— EXERCISE DIRECTIONS —
Reproduce the entries word for word, starting at their first line and ending at the line that contains "sammenarbeit (FZ) mit dem Libanon prüft die", with both of those lines included.

— RECORDS FOR PROCESSING —
============================================================

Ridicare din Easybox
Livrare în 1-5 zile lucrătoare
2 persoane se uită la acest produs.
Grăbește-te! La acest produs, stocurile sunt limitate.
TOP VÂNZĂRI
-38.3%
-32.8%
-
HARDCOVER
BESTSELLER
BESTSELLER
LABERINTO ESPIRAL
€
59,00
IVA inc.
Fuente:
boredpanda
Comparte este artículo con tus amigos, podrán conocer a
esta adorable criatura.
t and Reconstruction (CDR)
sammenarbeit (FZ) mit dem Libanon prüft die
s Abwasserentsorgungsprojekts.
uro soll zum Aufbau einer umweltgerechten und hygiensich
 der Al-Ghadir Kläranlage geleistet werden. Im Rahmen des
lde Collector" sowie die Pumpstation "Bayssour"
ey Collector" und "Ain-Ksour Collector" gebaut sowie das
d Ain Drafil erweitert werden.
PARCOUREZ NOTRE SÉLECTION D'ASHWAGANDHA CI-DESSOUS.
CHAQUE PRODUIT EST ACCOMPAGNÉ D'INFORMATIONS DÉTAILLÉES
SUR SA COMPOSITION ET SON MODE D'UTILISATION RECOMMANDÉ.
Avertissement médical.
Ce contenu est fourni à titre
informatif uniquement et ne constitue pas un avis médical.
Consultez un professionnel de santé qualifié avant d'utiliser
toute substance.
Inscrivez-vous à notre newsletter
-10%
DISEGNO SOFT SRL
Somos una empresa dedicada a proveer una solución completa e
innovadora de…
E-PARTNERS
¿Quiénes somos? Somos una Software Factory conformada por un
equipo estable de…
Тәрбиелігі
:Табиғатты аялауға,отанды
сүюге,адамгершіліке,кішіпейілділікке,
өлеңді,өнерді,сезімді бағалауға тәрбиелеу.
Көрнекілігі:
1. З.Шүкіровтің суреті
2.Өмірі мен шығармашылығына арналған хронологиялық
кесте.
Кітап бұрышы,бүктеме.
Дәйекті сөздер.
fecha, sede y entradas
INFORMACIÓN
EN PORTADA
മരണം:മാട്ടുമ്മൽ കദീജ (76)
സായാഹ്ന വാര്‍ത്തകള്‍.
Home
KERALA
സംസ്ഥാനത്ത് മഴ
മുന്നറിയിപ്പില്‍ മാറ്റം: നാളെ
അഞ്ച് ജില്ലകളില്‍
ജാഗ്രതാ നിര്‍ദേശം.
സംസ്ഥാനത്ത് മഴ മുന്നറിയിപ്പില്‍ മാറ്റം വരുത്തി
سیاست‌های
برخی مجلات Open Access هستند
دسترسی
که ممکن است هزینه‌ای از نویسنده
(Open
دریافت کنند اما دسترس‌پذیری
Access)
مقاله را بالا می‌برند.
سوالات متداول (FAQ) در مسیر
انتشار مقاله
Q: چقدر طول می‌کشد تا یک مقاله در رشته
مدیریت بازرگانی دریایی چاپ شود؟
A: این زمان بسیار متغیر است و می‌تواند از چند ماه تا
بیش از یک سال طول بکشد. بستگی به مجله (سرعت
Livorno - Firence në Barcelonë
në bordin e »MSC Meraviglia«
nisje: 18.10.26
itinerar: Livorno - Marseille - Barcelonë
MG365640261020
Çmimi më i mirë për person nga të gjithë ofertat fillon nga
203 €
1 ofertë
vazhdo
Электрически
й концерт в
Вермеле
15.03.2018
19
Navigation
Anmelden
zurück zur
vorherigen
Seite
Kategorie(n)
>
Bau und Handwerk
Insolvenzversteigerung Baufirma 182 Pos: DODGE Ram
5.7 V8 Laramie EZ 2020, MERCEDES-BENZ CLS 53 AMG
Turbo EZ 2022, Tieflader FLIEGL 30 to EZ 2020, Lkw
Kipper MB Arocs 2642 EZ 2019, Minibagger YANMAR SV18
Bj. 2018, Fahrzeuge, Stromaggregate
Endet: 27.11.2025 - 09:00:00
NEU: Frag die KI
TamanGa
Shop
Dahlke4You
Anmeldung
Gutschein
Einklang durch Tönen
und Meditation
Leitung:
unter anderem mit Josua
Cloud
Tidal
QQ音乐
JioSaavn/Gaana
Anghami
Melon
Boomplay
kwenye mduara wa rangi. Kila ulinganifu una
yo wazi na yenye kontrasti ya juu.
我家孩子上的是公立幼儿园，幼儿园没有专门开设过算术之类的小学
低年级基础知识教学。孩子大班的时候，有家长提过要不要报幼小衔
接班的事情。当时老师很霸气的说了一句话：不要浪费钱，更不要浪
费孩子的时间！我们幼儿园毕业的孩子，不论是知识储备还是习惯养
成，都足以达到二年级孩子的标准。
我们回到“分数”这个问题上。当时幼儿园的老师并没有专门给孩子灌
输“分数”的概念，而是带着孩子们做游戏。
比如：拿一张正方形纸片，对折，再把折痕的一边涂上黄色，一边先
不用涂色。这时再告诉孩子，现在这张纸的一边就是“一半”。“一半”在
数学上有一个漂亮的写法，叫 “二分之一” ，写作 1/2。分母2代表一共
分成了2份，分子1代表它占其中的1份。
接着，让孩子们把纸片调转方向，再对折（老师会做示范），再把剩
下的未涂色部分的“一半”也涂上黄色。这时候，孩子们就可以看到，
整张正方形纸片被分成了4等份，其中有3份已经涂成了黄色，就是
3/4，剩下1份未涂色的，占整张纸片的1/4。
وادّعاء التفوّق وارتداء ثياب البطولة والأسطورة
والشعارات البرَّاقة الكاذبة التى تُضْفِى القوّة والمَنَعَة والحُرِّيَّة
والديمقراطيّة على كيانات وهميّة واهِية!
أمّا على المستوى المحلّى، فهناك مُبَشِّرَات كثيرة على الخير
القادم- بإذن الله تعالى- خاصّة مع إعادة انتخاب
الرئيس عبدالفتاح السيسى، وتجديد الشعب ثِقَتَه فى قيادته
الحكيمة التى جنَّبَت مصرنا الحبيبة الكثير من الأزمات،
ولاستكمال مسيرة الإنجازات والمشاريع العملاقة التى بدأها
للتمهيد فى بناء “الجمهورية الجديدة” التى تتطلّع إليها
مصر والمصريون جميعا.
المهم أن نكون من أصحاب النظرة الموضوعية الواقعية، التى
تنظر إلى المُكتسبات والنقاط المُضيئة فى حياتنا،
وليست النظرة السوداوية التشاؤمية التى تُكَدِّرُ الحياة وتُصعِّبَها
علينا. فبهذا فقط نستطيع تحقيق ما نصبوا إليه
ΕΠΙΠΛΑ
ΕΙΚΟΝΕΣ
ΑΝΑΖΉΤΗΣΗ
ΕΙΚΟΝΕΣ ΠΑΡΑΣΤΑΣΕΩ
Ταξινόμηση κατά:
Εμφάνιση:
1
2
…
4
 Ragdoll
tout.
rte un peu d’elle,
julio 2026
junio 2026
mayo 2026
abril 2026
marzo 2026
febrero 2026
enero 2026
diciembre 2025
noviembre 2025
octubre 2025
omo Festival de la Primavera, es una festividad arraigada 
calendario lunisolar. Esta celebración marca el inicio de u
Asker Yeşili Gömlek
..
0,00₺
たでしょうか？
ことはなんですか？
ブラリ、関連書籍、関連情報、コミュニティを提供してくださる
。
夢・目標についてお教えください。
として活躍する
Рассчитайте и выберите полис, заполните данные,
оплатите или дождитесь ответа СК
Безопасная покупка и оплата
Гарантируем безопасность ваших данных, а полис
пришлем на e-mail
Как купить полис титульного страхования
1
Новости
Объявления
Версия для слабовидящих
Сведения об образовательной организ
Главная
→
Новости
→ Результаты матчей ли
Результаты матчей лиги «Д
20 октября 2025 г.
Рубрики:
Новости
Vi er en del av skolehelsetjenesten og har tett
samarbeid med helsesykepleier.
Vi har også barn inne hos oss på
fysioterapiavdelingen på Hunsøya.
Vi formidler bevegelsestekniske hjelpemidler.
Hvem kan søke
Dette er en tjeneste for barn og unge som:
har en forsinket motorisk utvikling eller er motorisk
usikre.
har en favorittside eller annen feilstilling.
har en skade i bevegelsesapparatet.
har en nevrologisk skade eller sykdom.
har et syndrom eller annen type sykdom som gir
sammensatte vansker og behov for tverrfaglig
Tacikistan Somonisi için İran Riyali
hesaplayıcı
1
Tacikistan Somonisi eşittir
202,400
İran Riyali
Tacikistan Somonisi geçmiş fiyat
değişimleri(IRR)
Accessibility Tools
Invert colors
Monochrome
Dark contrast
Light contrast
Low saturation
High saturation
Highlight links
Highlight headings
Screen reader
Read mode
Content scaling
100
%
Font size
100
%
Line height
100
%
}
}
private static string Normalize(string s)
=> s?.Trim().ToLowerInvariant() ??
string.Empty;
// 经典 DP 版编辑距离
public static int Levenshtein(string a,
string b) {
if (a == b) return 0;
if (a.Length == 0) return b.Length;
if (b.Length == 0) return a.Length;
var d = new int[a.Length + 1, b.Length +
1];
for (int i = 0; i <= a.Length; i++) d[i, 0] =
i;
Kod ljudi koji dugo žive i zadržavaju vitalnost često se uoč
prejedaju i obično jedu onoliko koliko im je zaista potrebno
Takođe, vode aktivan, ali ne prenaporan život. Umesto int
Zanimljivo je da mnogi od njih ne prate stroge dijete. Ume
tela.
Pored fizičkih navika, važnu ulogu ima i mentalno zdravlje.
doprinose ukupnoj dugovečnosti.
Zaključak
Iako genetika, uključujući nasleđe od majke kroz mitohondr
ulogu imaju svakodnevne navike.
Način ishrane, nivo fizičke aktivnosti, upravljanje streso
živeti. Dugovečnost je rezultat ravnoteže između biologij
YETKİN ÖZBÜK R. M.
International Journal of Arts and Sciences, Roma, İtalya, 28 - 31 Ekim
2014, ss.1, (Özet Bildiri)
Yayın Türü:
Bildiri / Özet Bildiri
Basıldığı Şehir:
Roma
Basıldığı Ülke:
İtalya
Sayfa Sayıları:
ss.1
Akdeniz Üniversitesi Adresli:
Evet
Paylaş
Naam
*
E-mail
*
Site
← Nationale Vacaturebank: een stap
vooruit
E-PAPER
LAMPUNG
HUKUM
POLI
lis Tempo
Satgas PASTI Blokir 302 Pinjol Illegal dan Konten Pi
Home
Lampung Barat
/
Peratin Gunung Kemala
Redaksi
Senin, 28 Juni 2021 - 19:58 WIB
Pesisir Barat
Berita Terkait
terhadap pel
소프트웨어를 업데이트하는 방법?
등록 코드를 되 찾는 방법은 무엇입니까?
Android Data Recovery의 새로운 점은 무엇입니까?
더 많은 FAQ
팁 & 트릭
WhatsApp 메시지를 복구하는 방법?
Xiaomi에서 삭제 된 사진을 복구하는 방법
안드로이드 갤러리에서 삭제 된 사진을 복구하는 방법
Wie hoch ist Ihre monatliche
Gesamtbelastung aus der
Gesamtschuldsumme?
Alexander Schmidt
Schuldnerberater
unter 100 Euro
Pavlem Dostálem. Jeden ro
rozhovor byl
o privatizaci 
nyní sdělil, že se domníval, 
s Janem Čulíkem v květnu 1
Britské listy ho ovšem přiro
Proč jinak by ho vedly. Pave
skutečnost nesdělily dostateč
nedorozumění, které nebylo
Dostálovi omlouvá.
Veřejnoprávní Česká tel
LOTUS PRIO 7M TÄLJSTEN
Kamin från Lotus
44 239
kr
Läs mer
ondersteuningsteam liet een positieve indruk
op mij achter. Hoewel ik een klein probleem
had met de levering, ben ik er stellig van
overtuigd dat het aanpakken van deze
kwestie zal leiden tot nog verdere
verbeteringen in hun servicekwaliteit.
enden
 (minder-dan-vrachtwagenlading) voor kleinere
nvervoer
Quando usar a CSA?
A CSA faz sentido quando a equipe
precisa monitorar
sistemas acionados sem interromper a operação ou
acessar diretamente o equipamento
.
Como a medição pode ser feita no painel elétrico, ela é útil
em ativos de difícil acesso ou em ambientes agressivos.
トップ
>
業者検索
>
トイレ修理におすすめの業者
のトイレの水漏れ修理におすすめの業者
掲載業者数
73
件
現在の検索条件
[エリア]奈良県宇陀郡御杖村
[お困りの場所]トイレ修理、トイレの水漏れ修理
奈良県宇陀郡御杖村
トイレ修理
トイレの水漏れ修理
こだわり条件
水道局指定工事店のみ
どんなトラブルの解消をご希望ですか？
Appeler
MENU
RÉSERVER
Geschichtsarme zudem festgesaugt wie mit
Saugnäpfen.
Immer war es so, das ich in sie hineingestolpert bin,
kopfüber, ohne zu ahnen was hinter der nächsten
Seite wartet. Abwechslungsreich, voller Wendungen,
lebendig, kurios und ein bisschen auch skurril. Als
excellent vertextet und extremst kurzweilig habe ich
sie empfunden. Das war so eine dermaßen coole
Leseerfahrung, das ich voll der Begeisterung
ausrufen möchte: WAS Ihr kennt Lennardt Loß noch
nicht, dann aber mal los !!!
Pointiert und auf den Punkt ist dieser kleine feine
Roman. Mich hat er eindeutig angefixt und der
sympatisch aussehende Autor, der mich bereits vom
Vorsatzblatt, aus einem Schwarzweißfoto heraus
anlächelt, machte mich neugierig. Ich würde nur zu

============================================================

— WRITTEN ANSWER —
Ridicare din Easybox
Livrare în 1-5 zile lucrătoare
2 persoane se uită la acest produs.
Grăbește-te! La acest produs, stocurile sunt limitate.
TOP VÂNZĂRI
-38.3%
-32.8%
-
HARDCOVER
BESTSELLER
BESTSELLER
LABERINTO ESPIRAL
€
59,00
IVA inc.
Fuente:
boredpanda
Comparte este artículo con tus amigos, podrán conocer a
esta adorable criatura.
t and Reconstruction (CDR)
sammenarbeit (FZ) mit dem Libanon prüft die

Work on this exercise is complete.